Crowley's coaching résumé includes nine years in charge of the Taranaki provincial side and a place as a selector for the All-Blacks during John Mitchell's period in charge. He also guided the All-Black under-19 side to the World Championship last year. However, his decision to accept the Canada offer was a step into the unknown. "Unless you know Canadian rugby, you don't know the challenges," he agreed.

"I certainly didn't. For instance, you jump on a plane on the west coast and nine hours later you are at the furthest point away in St John's. You have players in Victoria playing and you have players in the East playing in summer and the West in winter. So there are challenges in bringing a high performance group together."

The evolution of developing rugby nations is painstaking, particularly given the elite nations are reinventing themselves and the demands of the game with each season. As Crowley sees it, the big disadvantage for Canada - its forbidding geographical scale apart - is that traditionally even the best Canadian players have reached their early teens by the time they start playing the game. The structures for underage are only just in place. The elite players - those selected for the senior squad - are working together at the team camp on Vancouver Island but the chief disadvantage is there is not sufficient funding to allow them live as fully-paid professional players.

"They are not professional players but they act and train like that. It is totally amateur in Canada. And in that respect, I have come and checked on the guys who play division one level and a lot of our guys could play at that level but because they haven't secured contracts, they are back home. But the environment is good. Canada has a carding programme, which means that the government will help out with some funding. We train five days a week and they do everything a professional will do - we do skill development and gym work from 7.30am to noon and then they will go on to their jobs or to school. They don't start playing rugby until 14 or 15 so we are a bit behind in the way that we understand the game."
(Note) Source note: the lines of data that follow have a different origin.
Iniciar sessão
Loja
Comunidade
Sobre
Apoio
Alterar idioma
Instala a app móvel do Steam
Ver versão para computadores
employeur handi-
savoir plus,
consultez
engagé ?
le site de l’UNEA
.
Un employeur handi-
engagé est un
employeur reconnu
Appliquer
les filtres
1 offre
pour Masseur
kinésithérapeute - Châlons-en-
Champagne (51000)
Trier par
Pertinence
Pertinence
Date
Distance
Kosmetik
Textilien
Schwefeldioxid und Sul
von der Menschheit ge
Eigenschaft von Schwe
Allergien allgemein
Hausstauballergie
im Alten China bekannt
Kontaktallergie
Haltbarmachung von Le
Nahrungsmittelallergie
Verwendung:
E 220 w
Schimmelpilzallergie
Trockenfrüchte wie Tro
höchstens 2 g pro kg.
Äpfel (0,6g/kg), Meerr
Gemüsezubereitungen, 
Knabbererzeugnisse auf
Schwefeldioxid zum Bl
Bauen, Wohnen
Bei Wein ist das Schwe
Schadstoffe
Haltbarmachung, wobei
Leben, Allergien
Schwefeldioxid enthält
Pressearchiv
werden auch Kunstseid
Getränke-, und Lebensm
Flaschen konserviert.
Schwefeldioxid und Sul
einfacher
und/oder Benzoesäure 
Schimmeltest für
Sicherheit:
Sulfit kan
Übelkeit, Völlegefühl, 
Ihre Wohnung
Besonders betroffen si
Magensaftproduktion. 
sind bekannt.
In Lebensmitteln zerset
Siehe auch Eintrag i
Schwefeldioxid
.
That alone gives the Irish an inestimable advantage when the teams meet in Thomond Park on Saturday. When Crowley wore the All-Black shirt, beating Ireland was regarded as a straightforward task. Now he faces the more complex business of coaching a team through what is likely to be a series of losses against the Celtic Nations.
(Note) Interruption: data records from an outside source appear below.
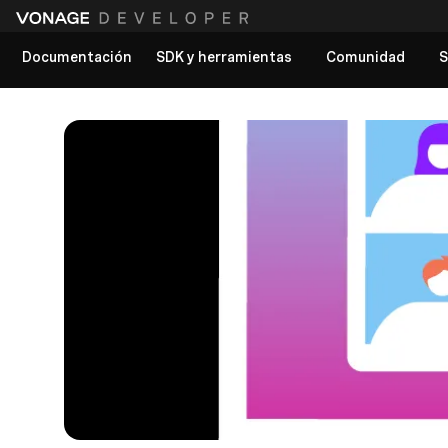
Documentación
SDK y herramientas
Comunidad
S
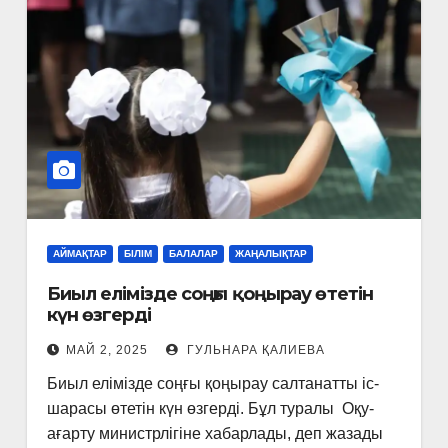
АЙМАҚТАР
БІЛІМ
БАЛАЛАР
ЖАҢАЛЫҚТАР
Биыл елімізде соңғы қоңырау өтетін
күн өзгерді
МАЙ 2, 2025
ГУЛЬНАРА ҚАЛИЕВА
Биыл елімізде соңғы қоңырау салтанатты іс-
шарасы өтетін күн өзгерді. Бұл туралы Оқу-
ағарту министрлігіне хабарлады, деп жазады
"Well, you just need to look at it: we are playing an Irish team with 22 full professionals. We have players of differing levels of experience. If you were a betting man, who would you put your money on? But what I expect from our guys, what I find with Canadians is that they will do anything. You ask them to run through a brick wall and they will do it. As long as we can go out there and put a performance in place that we want to and be able to review the game and say yeah, we did this well, then that is what I am expecting - that and a hard game."

CANADA XV

15 JAMES PRITCHARD

14 CIARÁN HEARN

13 BRYN KEYS

12 RYAN SMITH

11 JUSTIN MENSAH-COKER

10 ANDER MONRO

9 ED FAIRHURST

1 KEVIN TKACHUK

2 PAT RIORDAN (capt)

3 JON THIEL

4 MIKE BURAK

5 JOSH JACKSON

6 SEAN MICHAEL STEPHEN

7 ADAM KLEEBERGER

8 AARON CARPENTER

Replacements: 16: Mike Pletch, 17: Frank Walsh, 18: Tyler Hotson, 19: Jebb Sinclair, 20: Morgan Williams, 21: Matt Evans, 22: Phil Mackenzie.